Medizinische Vorrichtung nach einem der voranstehenden Ansprüche, wobei das Polymer im wesentlichen frei von Schwefel oder Phosphor enthaltenden Gruppen ist.
Medizinische Vorrichtung nach einem der voranstehenden Ansprüche, wobei das Polymer phasentrennende harte und weiche Segmente umfasst, wobei die harten Segmente die saturierten linearen Polyethylenreste mit mindestens 20 Kohlenstoffatomen pro Rest umfassen.
Medizinische Vorrichtung nach Anspruch 10, wobei die weichen Segmente Silikongruppen umfassen.
Medizinische elektrische Leitung mit: (a) einer verlängerten Isolationsbiomaterialhülle gebildet aus einem segmentierten Polymer, wie in einem der voranstehenden Ansprüche definiert; (b) einem verlängerten Leiter, der innerhalb der verlängerten Isolationshülle lokalisiert ist; (c) einer Elektrode, die an einem distalen Ende des verlängerten Leiters angekoppelt ist; und (d) einem elektrischen Konnektor, der an einem proximalen Ende des verlängerten Leiters angekoppelt ist.
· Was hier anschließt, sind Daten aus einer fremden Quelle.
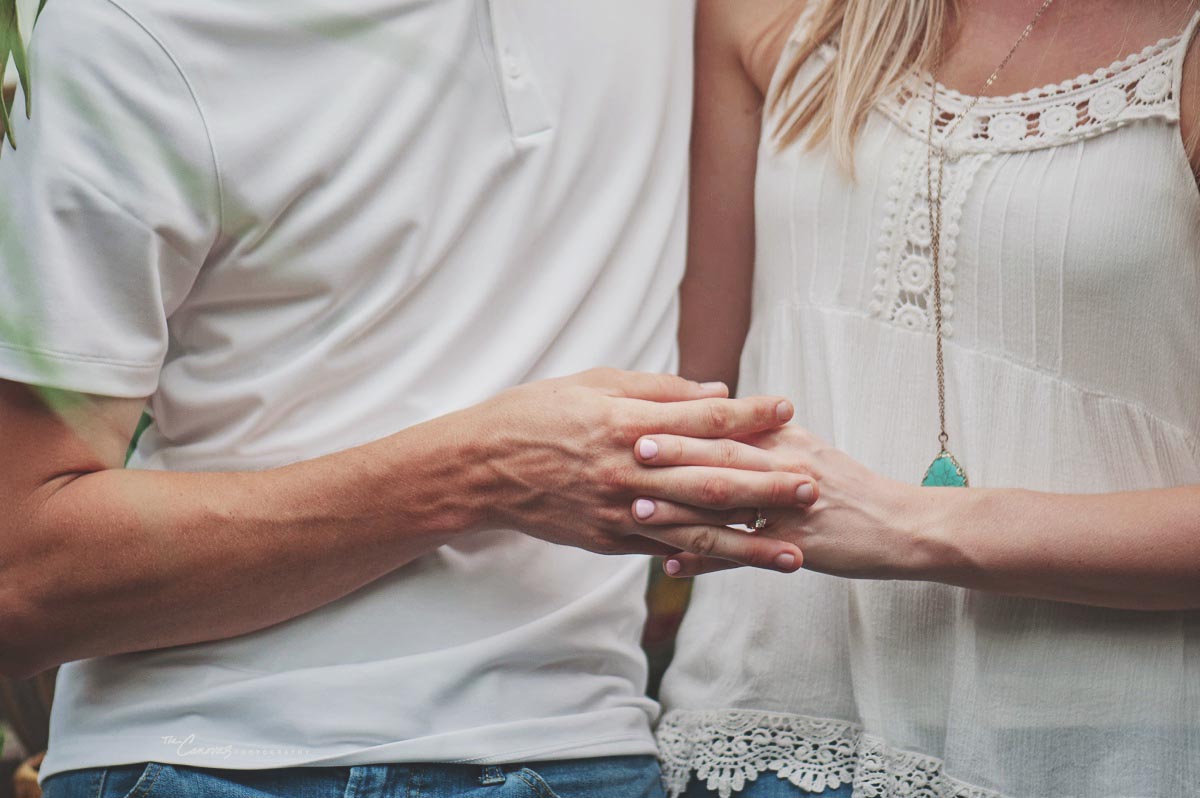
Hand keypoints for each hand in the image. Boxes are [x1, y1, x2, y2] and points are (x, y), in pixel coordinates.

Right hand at [461, 369, 816, 571]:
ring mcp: (619, 511)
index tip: (788, 407)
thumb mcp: (593, 383)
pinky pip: (664, 550)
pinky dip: (701, 559)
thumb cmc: (535, 414)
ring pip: (696, 530)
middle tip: (813, 486)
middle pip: (712, 479)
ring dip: (750, 542)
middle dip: (767, 485)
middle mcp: (629, 471)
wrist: (480, 469)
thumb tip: (715, 392)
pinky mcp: (609, 540)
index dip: (749, 413)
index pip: (703, 418)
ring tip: (794, 552)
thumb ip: (657, 389)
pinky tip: (737, 564)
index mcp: (627, 422)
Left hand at [631, 424, 930, 577]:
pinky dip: (706, 562)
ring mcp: (793, 508)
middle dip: (676, 453)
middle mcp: (789, 467)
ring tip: (637, 509)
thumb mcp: (809, 452)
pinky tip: (672, 565)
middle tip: (631, 448)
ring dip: (681, 508)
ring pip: (730, 505)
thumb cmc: (850, 489)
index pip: (730, 425)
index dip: (688, 420)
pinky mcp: (798, 546)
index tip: (648, 413)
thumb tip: (719, 417)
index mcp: (788, 440)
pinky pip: (744, 555)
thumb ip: (765, 437)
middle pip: (725, 457)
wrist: (904, 526)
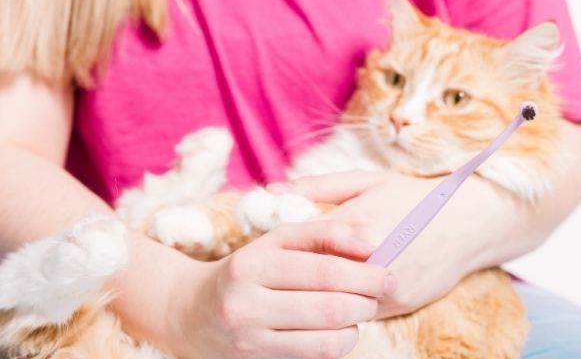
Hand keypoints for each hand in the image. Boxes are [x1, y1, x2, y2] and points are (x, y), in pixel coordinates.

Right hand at [173, 221, 396, 358]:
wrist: (191, 312)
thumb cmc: (246, 270)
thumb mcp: (273, 243)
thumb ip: (319, 234)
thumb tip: (369, 244)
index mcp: (251, 265)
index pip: (322, 270)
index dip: (364, 274)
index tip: (389, 273)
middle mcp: (246, 304)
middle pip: (329, 307)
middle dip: (366, 300)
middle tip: (379, 292)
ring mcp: (250, 340)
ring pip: (327, 340)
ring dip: (356, 325)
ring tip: (360, 310)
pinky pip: (316, 357)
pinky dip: (339, 343)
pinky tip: (340, 329)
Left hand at [269, 171, 482, 317]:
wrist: (468, 221)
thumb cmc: (411, 196)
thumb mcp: (364, 180)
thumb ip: (316, 186)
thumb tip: (271, 191)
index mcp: (353, 225)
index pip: (297, 246)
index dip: (280, 249)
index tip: (273, 249)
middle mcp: (367, 261)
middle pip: (310, 279)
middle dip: (293, 278)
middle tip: (283, 274)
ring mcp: (384, 287)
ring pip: (332, 302)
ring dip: (315, 295)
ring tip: (304, 286)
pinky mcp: (397, 305)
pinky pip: (356, 313)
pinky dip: (342, 306)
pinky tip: (336, 294)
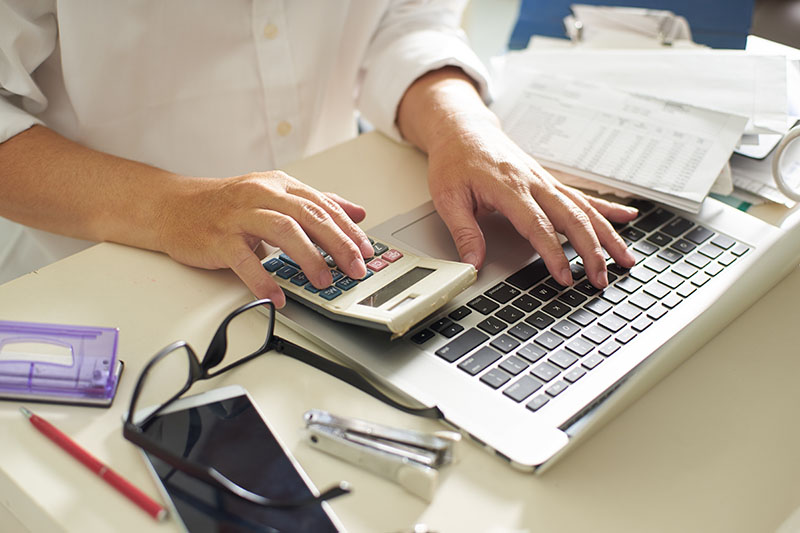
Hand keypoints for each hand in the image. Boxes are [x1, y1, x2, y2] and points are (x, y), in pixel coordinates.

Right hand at [157, 171, 373, 305]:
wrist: (173, 207)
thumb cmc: (226, 206)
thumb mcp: (274, 197)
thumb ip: (315, 205)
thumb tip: (357, 213)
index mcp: (279, 185)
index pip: (322, 206)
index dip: (348, 229)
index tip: (367, 251)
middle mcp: (261, 195)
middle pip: (309, 216)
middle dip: (338, 243)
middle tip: (356, 268)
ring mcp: (239, 216)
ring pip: (283, 230)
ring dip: (308, 257)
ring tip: (324, 281)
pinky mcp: (219, 238)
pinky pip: (245, 260)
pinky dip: (263, 280)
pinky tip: (278, 296)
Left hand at [425, 116, 637, 287]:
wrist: (462, 129)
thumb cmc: (454, 161)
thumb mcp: (447, 198)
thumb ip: (463, 232)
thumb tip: (473, 264)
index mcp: (508, 187)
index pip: (538, 226)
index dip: (554, 254)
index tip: (565, 277)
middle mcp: (534, 182)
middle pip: (572, 218)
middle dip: (591, 251)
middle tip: (601, 279)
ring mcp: (545, 180)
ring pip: (584, 209)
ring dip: (607, 235)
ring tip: (625, 259)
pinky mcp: (549, 180)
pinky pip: (582, 196)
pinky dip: (607, 208)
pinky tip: (628, 217)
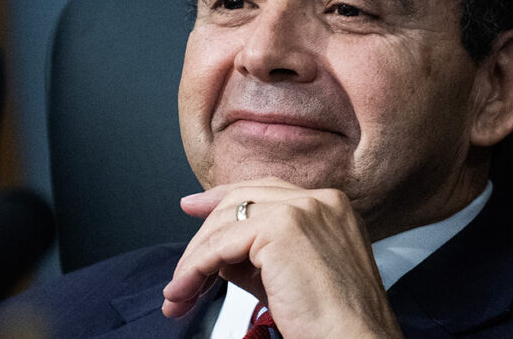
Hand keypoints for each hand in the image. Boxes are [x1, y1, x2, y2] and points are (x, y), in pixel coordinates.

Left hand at [162, 177, 402, 337]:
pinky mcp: (282, 228)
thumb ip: (258, 258)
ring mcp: (302, 209)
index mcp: (331, 206)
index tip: (195, 206)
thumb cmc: (334, 323)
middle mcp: (319, 200)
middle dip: (201, 233)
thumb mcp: (291, 277)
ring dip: (194, 260)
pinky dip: (195, 268)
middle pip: (241, 200)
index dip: (223, 198)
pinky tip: (186, 290)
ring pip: (226, 222)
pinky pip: (221, 244)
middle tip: (179, 270)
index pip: (265, 189)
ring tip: (180, 294)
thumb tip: (220, 255)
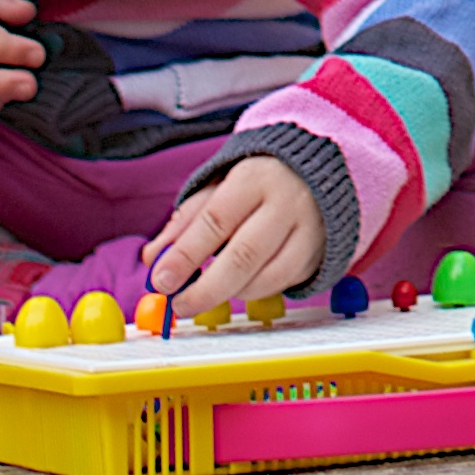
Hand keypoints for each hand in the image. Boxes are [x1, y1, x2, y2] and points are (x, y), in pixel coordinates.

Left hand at [146, 158, 327, 322]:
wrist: (320, 170)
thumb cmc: (259, 182)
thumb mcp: (219, 188)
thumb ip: (185, 222)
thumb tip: (154, 257)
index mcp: (254, 179)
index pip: (215, 222)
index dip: (185, 255)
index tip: (161, 280)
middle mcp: (287, 203)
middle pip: (243, 256)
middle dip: (205, 289)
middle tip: (180, 305)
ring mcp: (310, 230)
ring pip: (266, 277)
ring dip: (231, 292)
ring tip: (212, 290)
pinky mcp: (320, 253)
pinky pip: (284, 283)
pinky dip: (258, 290)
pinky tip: (243, 282)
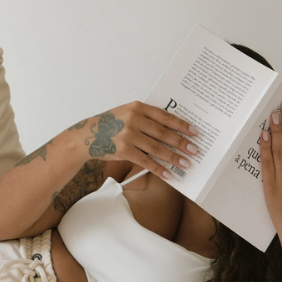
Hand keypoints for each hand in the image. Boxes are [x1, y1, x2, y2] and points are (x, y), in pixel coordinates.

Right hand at [78, 102, 198, 180]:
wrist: (86, 135)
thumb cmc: (110, 124)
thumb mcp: (127, 113)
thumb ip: (146, 118)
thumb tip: (172, 130)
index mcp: (137, 107)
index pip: (165, 116)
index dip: (181, 125)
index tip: (194, 131)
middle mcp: (134, 119)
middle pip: (163, 133)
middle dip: (182, 143)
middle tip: (194, 150)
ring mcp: (128, 135)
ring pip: (157, 148)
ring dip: (174, 157)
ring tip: (186, 163)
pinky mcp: (124, 150)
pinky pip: (146, 161)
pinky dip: (159, 169)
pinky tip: (169, 174)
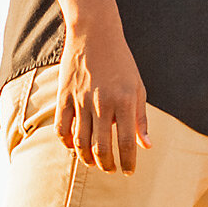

Verfahren zum Verwenden einer medizinischen elektrischen Leitung, wobei das Verfahren umfasst: Bereitstellen einer medizinischen elektrischen Leitung mit einer verlängerten Isolationsbiomaterialhülle, gebildet aus einem segmentierten Polymer, wie in einem der Ansprüche 1 bis 11 definiert; elektrisches Anbinden eines ersten Endes der medizinischen elektrischen Leitung an einer implantierbaren medizinischen Vorrichtung; und elektrisches Stimulieren oder Abtasten eines zweiten Endes der Leitung.